# I wan to lease a car for Uber...



## salpal (Jan 8, 2015)

Not with the Santander bank!
I do not want to lease it that way...

I do not have wrecked credit, nor do i have anything disqualifying me from doing so either... But, im not paying 53k for a 38k car. I also, do not plan on driving uber for the next 60 months...

I know there are people who do leases with no terms you pay them 350-450 weekly.
Anybody know where i can find someone in the NY NJ area.

I personally just do not want to use my own car and have it depreciate so much. In such short time span.


----------



## Schulz (Nov 25, 2014)

Try Drive Time's "Cancel Anytime Lease" http://www.cancelanytimelease.com/ and please let us know what you find out, as I am interested in this lease. $895 down, cancel anytime. No credit check.

I agree with you--don't lease from Satander! Don't get locked in to working for Uber for 52 months!


----------



## chi1cabby (May 28, 2014)

salpal said:


> Anybody know where i can find someone in the NY NJ area.


http://ubernycmarketplace.com


----------



## Actionjax (Oct 6, 2014)

Why not finance a car if you are in good standing. Even a used one. You may be better off that route if the car is being used for rideshare. You can get a Used car for this service cheep and finance interest rates are low with the right score.

0% in some places here in Canada through the dealers. Bank rates I seen are in the 3% on used cars.


----------



## Schulz (Nov 25, 2014)

Found this--looks interesting. Swapalease matches people who want to get out of a lease with people who want to assume a short-term lease. http://www.swapalease.com/

Actionjax is right about lease vs buying a used car--driving for Uber you'll put on more miles than the lease will allow without penalty.

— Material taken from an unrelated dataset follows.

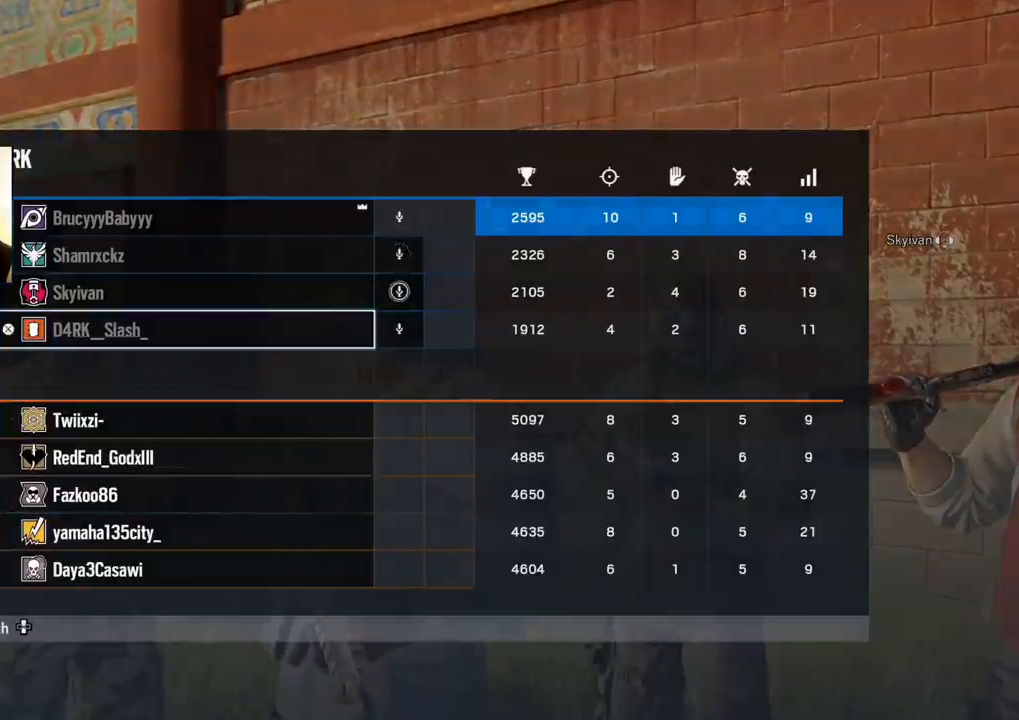
{"buttons": ["R2"], "left_stick": "center", "right_stick": "center", "events": [[33, "DPAD_UP", "down"], [150, "DPAD_UP", "up"], [233, "DPAD_UP", "down"], [433, "DPAD_UP", "up"], [433, "R2", "down"]]}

Here is an online education course covering leases.
http://www.swapalease.com/lease101/


----------



## salpal (Jan 8, 2015)

Thanks for the links..
in all honesty besides the milage and long term deals... there is one other reason why i'd rather lease..

To avoid that insurance letter coming in the mail.

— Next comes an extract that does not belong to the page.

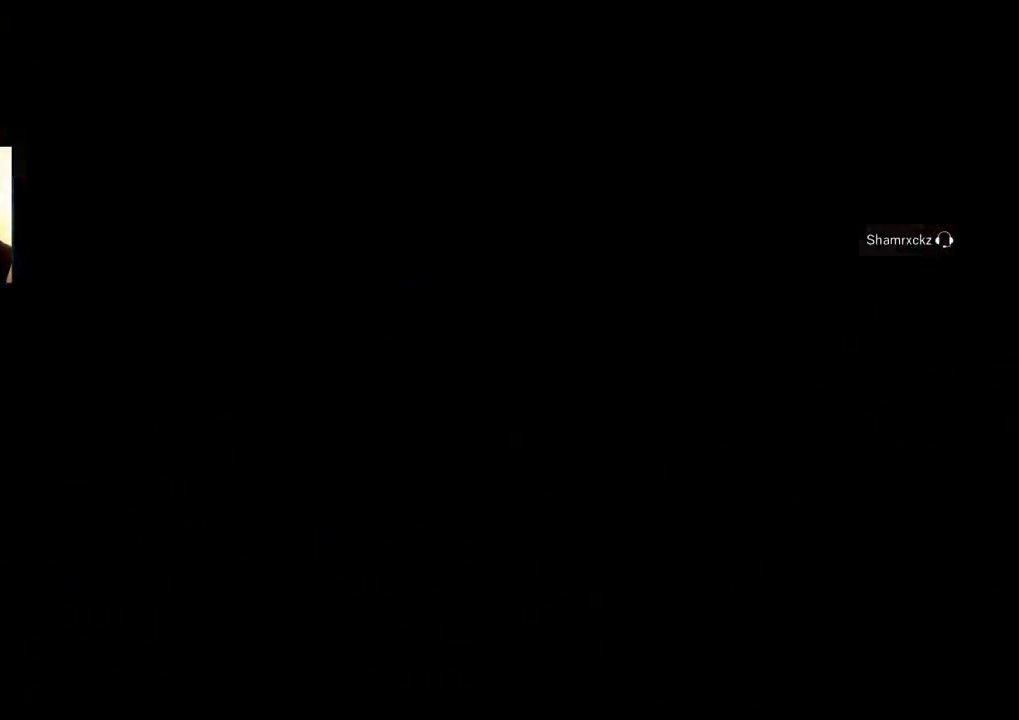
{"buttons": [], "left_stick": "center", "right_stick": "down-right", "events": [[450, "right_stick", "down-right"]]}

I found a few guys who were renting/leasing their cars for guys who wanted to do Uber and it had COMMERCIAL insurance included.


----------



## LAuberX (Jun 3, 2014)

No "normal" lease works for Uberx, we drive too many miles. Save your money, get some part time job that does not require you to wear out a car for minimum wage. Uber lies, this gig is not profitable or sustainable.


----------